Желанию поговорить предшествовало мрачное пятиминутное молчание, и Цири внутренне сжалась, когда Адам наконец перевернулся на спину и сказал:
— Цири, насчет наших отношений…
Цири тут же решила, что тема ей решительно не нравится. Объединяла их столь хрупкая ниточка, что любые разговоры могли ее порвать.
— Как бы там ни было, это все скоро закончится, — договорил Адам.
После любви все животные становятся грустными, а он и вовсе впадал в тяжелую хандру.
Ну, раз закончится, то что тогда и обсуждать? Как ей не раз говорили, все происходящее между мужчиной и женщиной всегда можно списать на разыгравшиеся гормоны, инстинкты и феромоны. Простая биология.
— Ну, ничто не вечно под луной, что вашей, что нашей, — с напускным равнодушием сказала Цири и перевернулась на другой бок, с недовольством заприметив в зеркале смазанную вокруг глаз тушь. — Что-то кончается, что-то начинается.
Она завернулась покрепче в надушенное лавандой одеяло. Адам задумчиво посмотрел на нее, и сказал, понизив голос:
— Ну, хорошо, что у тебя такое философское отношение.
Вот уж кто бы говорил! Недавно пришлось прощаться, и обронил Адам по такому печальному поводу целых три слова — «рад был познакомиться». Цири отвернулась и скорчила гримасу в подушку так, чтобы он этого не видел.
Как будто у их отношений есть какая-то надежда!
А может, есть?.. Может, Шариф освоит телепортацию… Может, Адам ее найдет… Может, она его… А если нет, то хоть пообещал бы, для романтичности момента.
— Сам-то, — буркнула Цири. — Пообещал бы, что найдешь.
На мгновение ей показалось — по тому, как рассеянно он гладил бедро, там, где выступала под кожей тазовая кость — что он сейчас пообещает найти ее, или, тем паче, еще какую-нибудь глупость. И понадеялась Цири на эту глупость так крепко, что замерла и не дышала.
— Цири, я не могу тебе этого обещать, — наконец сказал Адам. — Потому что если я что-то обещаю — исполняю это.
Разумеется.
— Тогда будем довольствоваться тем, что есть, — тихо сказала Цири.
В конце концов, то, что Адам предложил ей — больше, чем у нее когда-либо было. И этого должно быть достаточно. Цири закрыла глаза и перебрала в памяти, словно кучу грязного белья, все мерзкое и унизительное, что ей пришлось пережить, чтобы получить пять минут счастья.
И хотя сейчас казалось, что так будет вечно, — у Предназначения другие планы на ее счет.
***
Здание, где проходил саммит, было словно высечено из огромного монолитного камня, и напоминало то ли прямоугольник на прямоугольнике, то ли разросшийся кристалл.

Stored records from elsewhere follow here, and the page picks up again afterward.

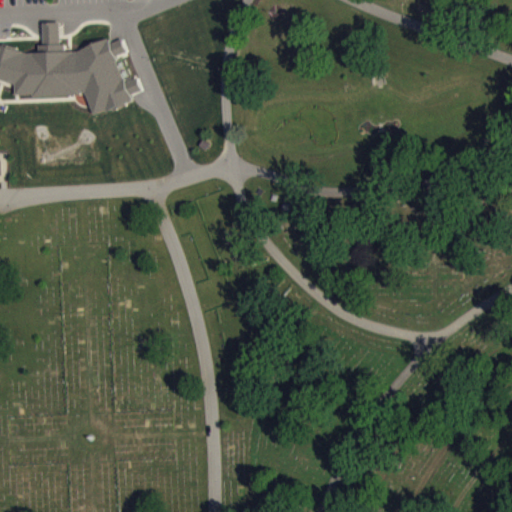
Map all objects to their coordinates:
road: (432, 31)
road: (145, 75)
building: (72, 77)
building: (0, 168)
building: (0, 174)
road: (268, 174)
road: (9, 201)
road: (252, 220)
park: (256, 256)
road: (202, 346)
road: (397, 384)
road: (426, 414)
road: (452, 442)
road: (480, 473)
building: (142, 491)
road: (506, 503)
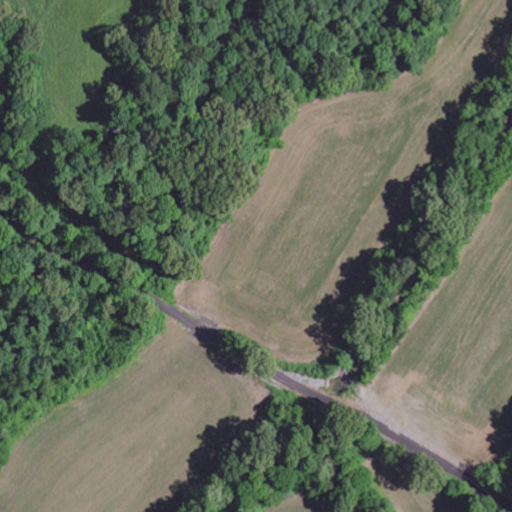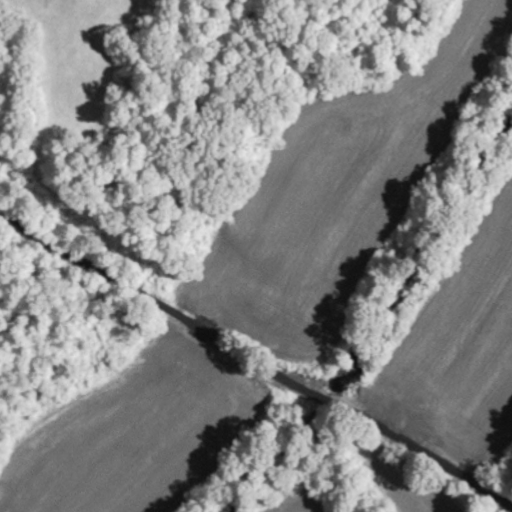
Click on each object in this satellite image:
road: (256, 358)
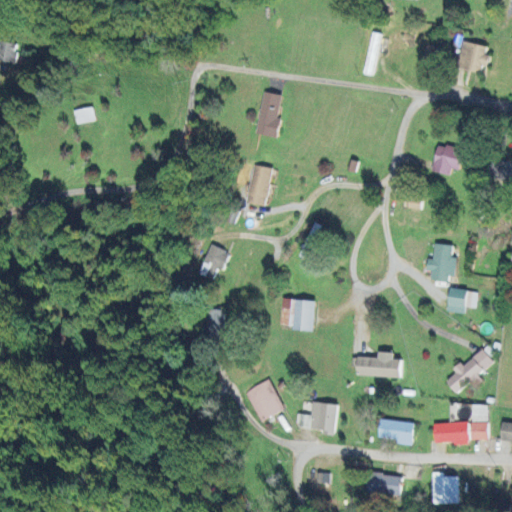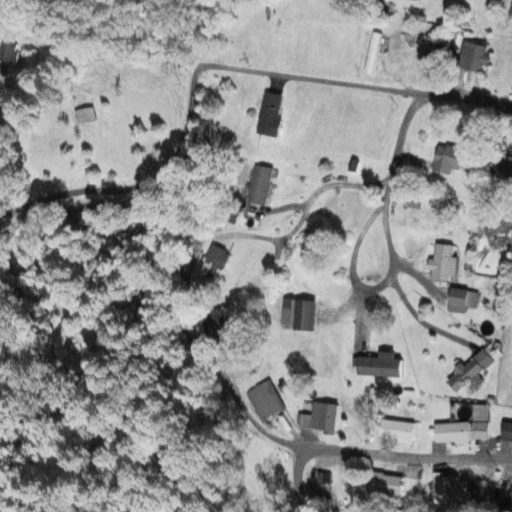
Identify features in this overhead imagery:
building: (7, 51)
building: (371, 53)
building: (430, 53)
road: (100, 55)
building: (473, 57)
road: (204, 58)
building: (85, 115)
building: (269, 115)
road: (398, 132)
building: (446, 159)
building: (501, 169)
building: (259, 185)
road: (312, 195)
road: (385, 204)
building: (511, 240)
building: (310, 241)
road: (352, 253)
building: (213, 261)
building: (442, 263)
building: (511, 265)
building: (460, 300)
building: (297, 314)
building: (218, 323)
building: (377, 366)
building: (469, 371)
building: (263, 400)
building: (319, 417)
road: (250, 419)
building: (479, 421)
building: (395, 429)
building: (506, 430)
building: (451, 432)
road: (405, 456)
building: (321, 477)
road: (295, 480)
building: (383, 483)
building: (445, 488)
building: (511, 498)
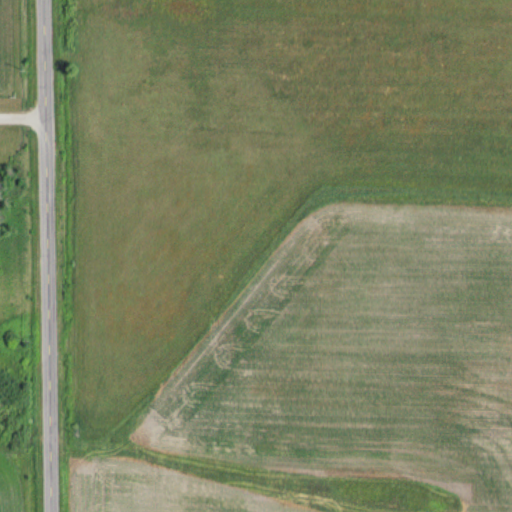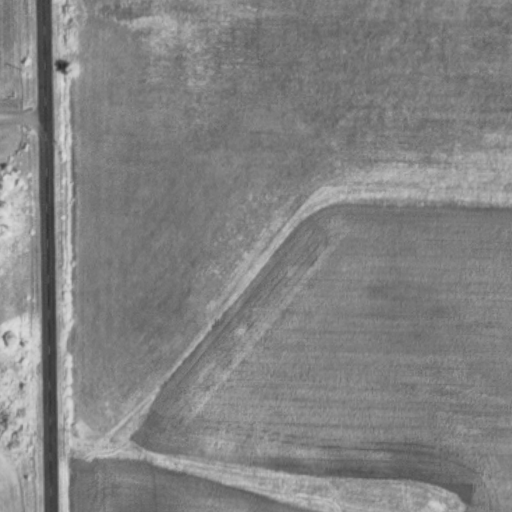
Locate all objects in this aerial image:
road: (45, 256)
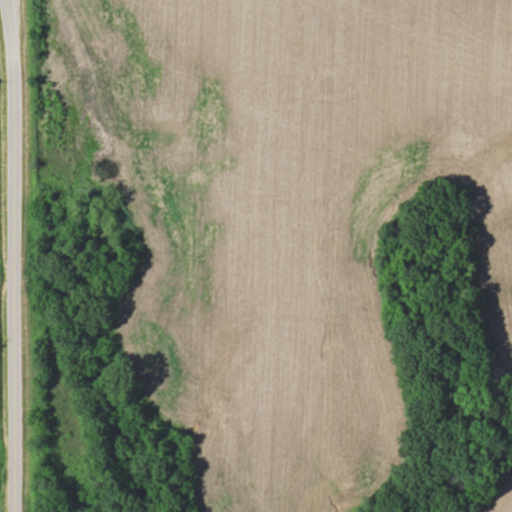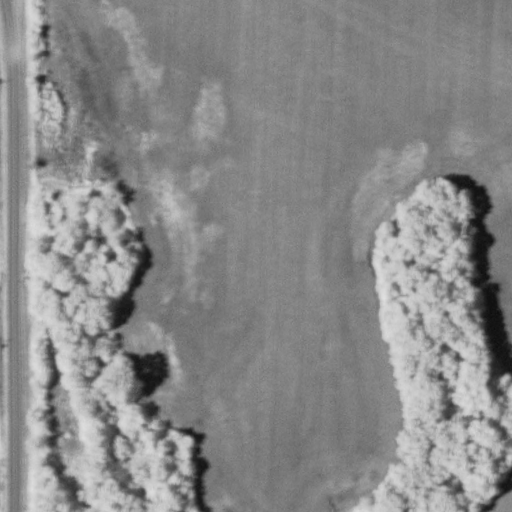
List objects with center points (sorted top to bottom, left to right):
road: (8, 17)
road: (14, 255)
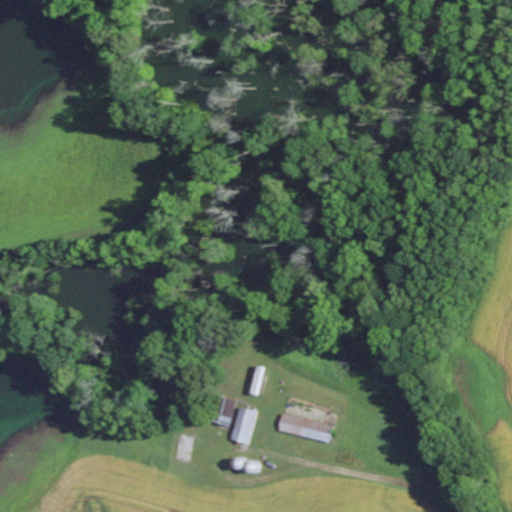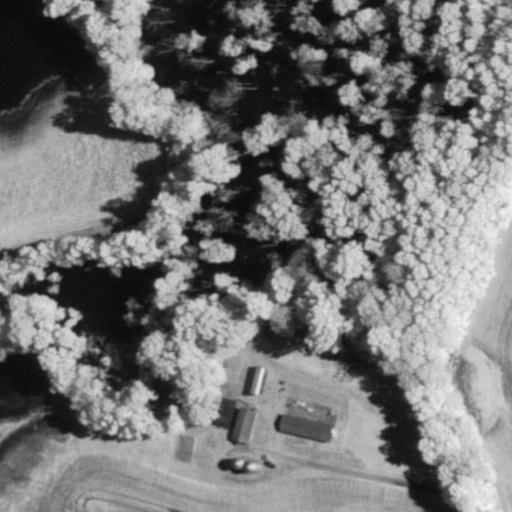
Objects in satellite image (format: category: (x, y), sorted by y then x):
building: (247, 428)
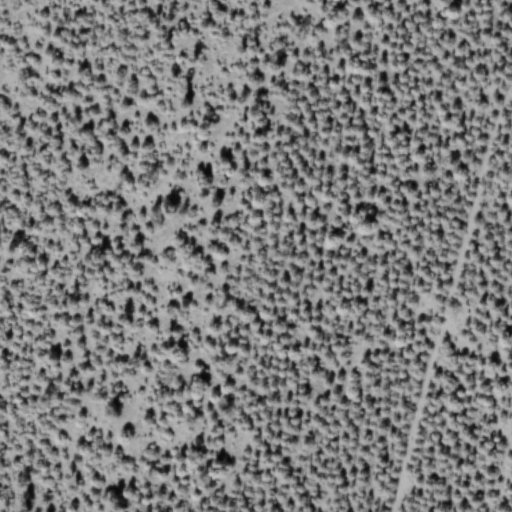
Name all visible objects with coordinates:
road: (448, 298)
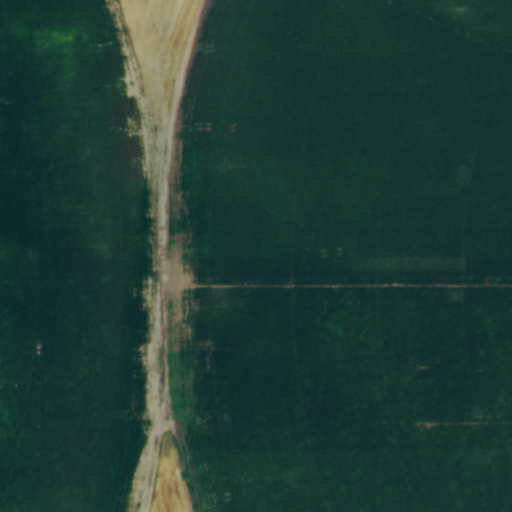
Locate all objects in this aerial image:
crop: (256, 256)
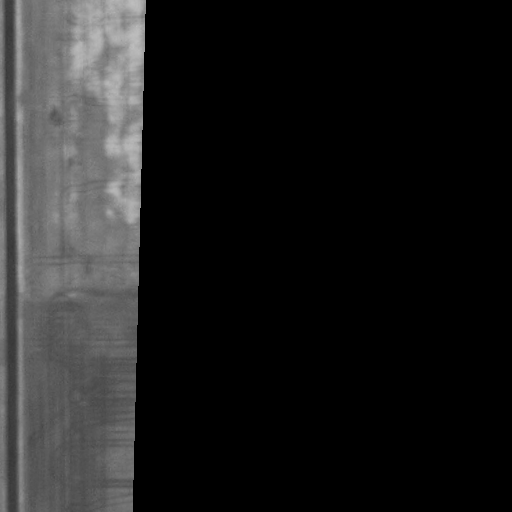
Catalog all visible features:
road: (7, 256)
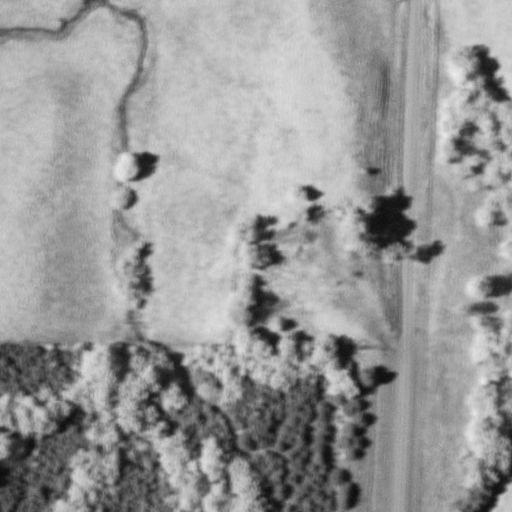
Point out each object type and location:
road: (406, 256)
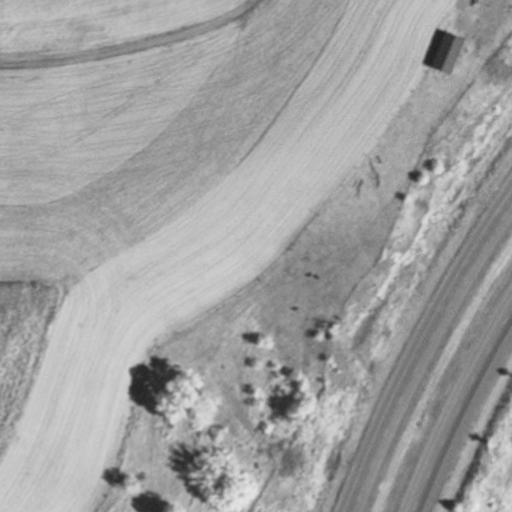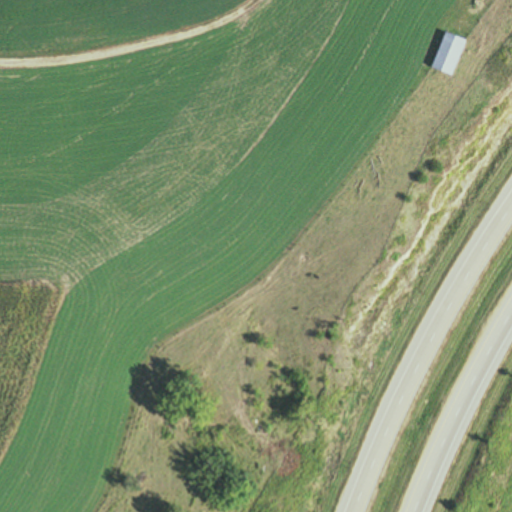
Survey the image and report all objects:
building: (435, 54)
road: (420, 344)
road: (458, 408)
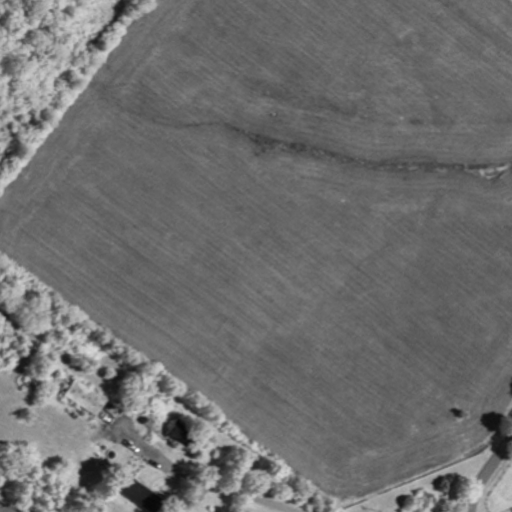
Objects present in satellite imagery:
building: (82, 396)
road: (486, 475)
road: (186, 488)
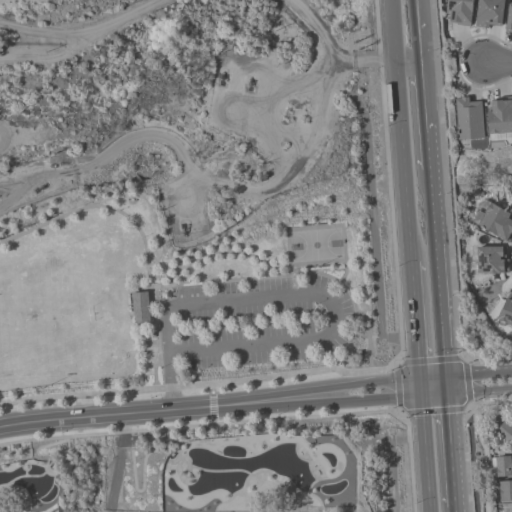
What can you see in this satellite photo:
building: (459, 11)
building: (459, 11)
building: (488, 13)
building: (489, 13)
building: (508, 17)
building: (509, 19)
road: (456, 62)
road: (498, 64)
road: (397, 73)
petroleum well: (222, 81)
petroleum well: (249, 84)
road: (425, 95)
building: (500, 116)
building: (500, 118)
building: (468, 119)
road: (415, 120)
building: (469, 120)
petroleum well: (41, 186)
road: (407, 204)
building: (496, 222)
building: (497, 223)
road: (140, 232)
park: (316, 245)
road: (221, 253)
building: (490, 259)
building: (491, 261)
road: (160, 267)
road: (297, 268)
road: (344, 271)
road: (294, 274)
road: (438, 289)
park: (197, 292)
road: (298, 293)
building: (139, 307)
building: (139, 308)
building: (505, 312)
building: (506, 313)
road: (414, 327)
road: (428, 361)
road: (472, 376)
road: (199, 384)
traffic signals: (435, 387)
road: (473, 389)
road: (217, 405)
road: (436, 411)
road: (199, 424)
road: (122, 430)
building: (505, 431)
parking lot: (129, 439)
road: (165, 446)
road: (389, 451)
building: (503, 465)
road: (440, 473)
road: (114, 479)
road: (141, 489)
building: (504, 490)
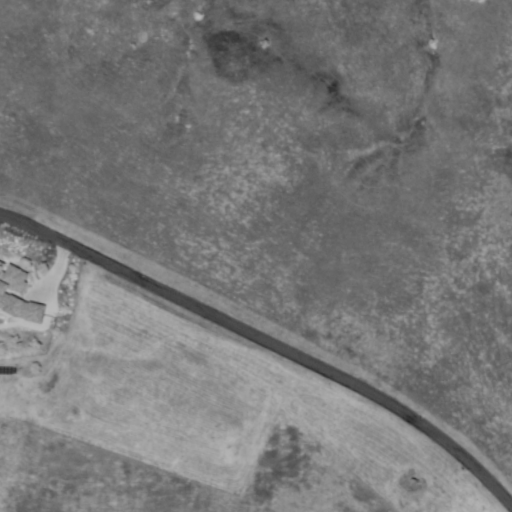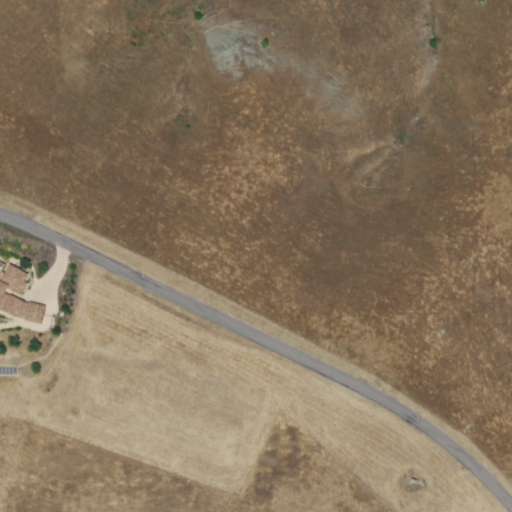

Цири хорошо помнила свой первый званый бал — незадолго до Цинтрийской резни, немногим после смерти родителей. Ей было семь, от силы восемь зим, стоял лютый холод, и ее облачили в соболиный полушубок с шелковой поклажей, страсть какой нарядный, и в сопровождении парочки прехорошеньких фрейлин повезли к зимнему дворцу Калантэ, продемонстрировать местной знати будущую княжну.
Будущая княжна егозила и выглядывала из кареты, как бы фрейлины ни задергивали оконце занавеской. В пригороде разразилась вспышка Красной Чумы — тогда еще считавшейся самой страшной болезнью — и покойных складывали на телеги вперемешку с живыми.